==== MATERIAL FOR THIS TASK ====
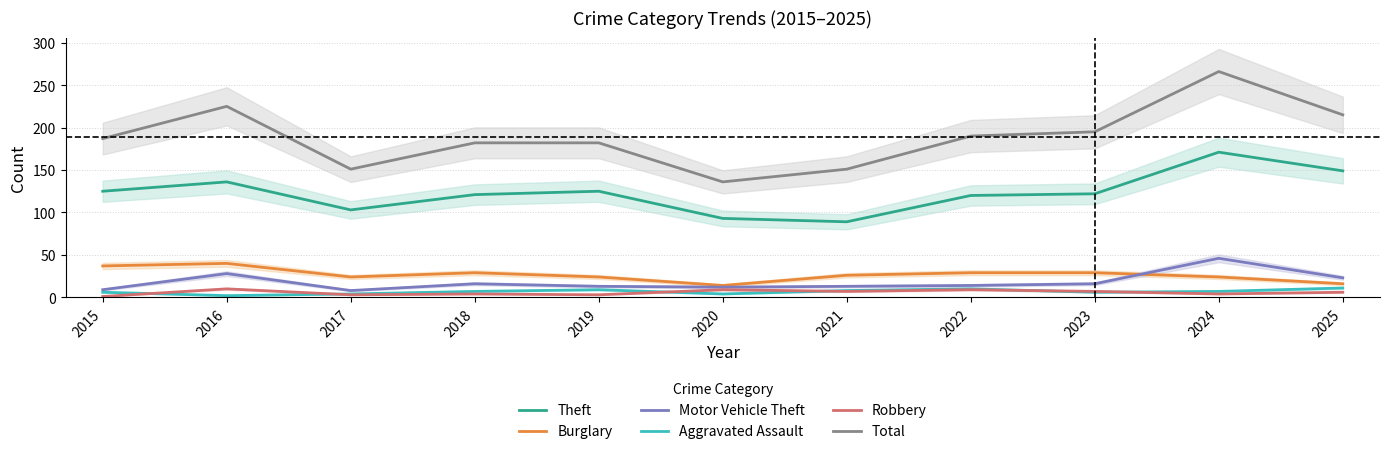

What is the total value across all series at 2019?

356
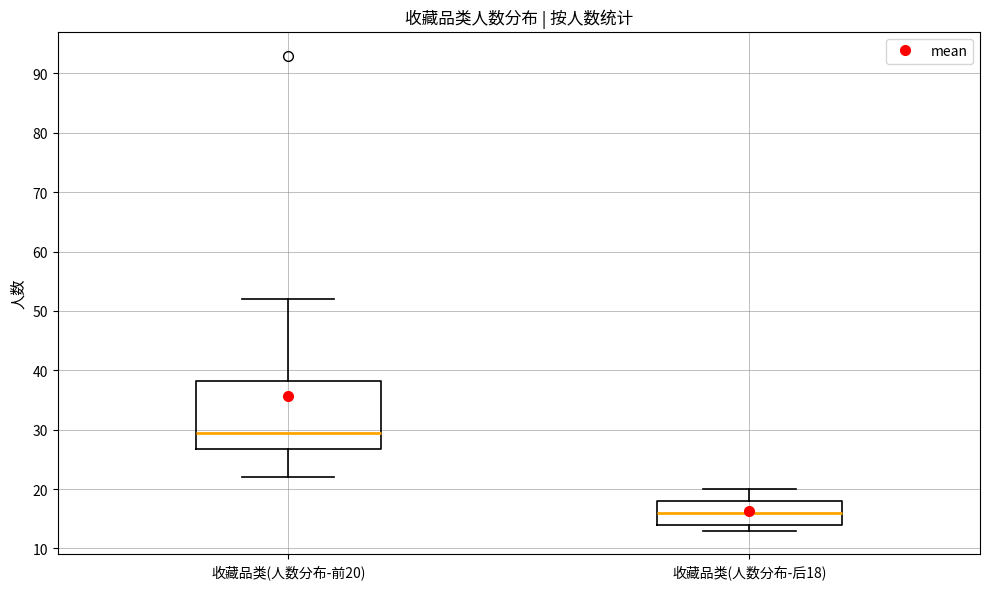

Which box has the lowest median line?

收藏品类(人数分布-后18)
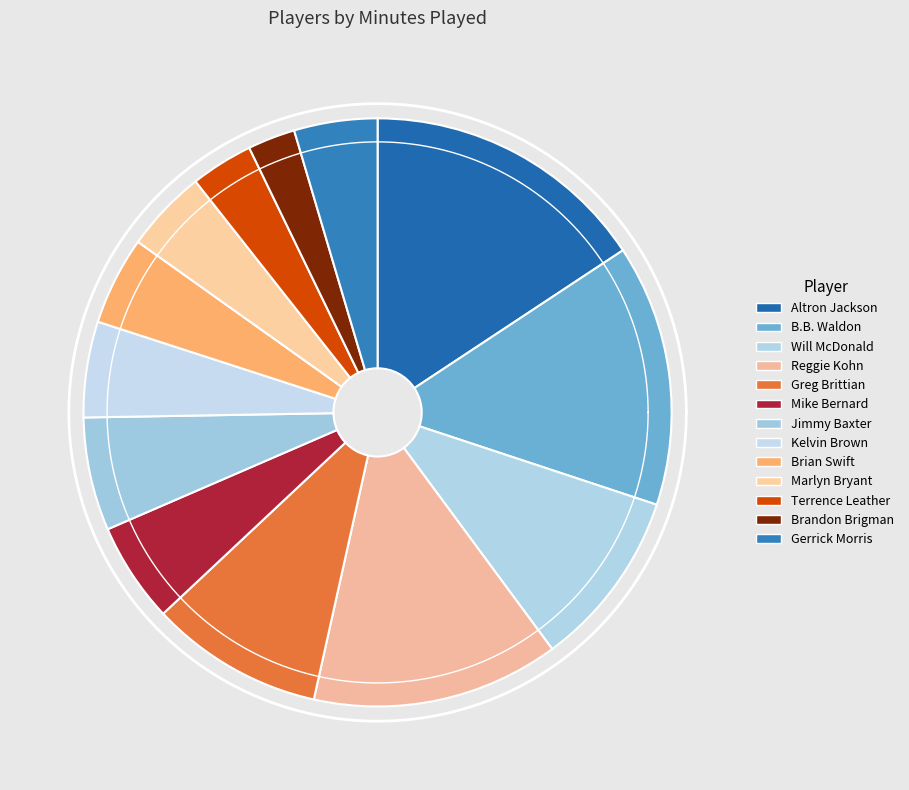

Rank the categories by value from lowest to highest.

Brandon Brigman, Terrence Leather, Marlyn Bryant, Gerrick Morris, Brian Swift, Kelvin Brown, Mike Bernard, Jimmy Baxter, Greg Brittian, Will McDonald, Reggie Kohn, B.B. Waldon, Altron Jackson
====
TASK STATEMENT:
Could you copy out, word for word, every line from the start of the records up to and including the line containing "Rank the categories", leaving the pictures out of your answer?

RESPONSE:
What is the total value across all series at 2019?

356

Which box has the lowest median line?

收藏品类(人数分布-后18)

Rank the categories by value from lowest to highest.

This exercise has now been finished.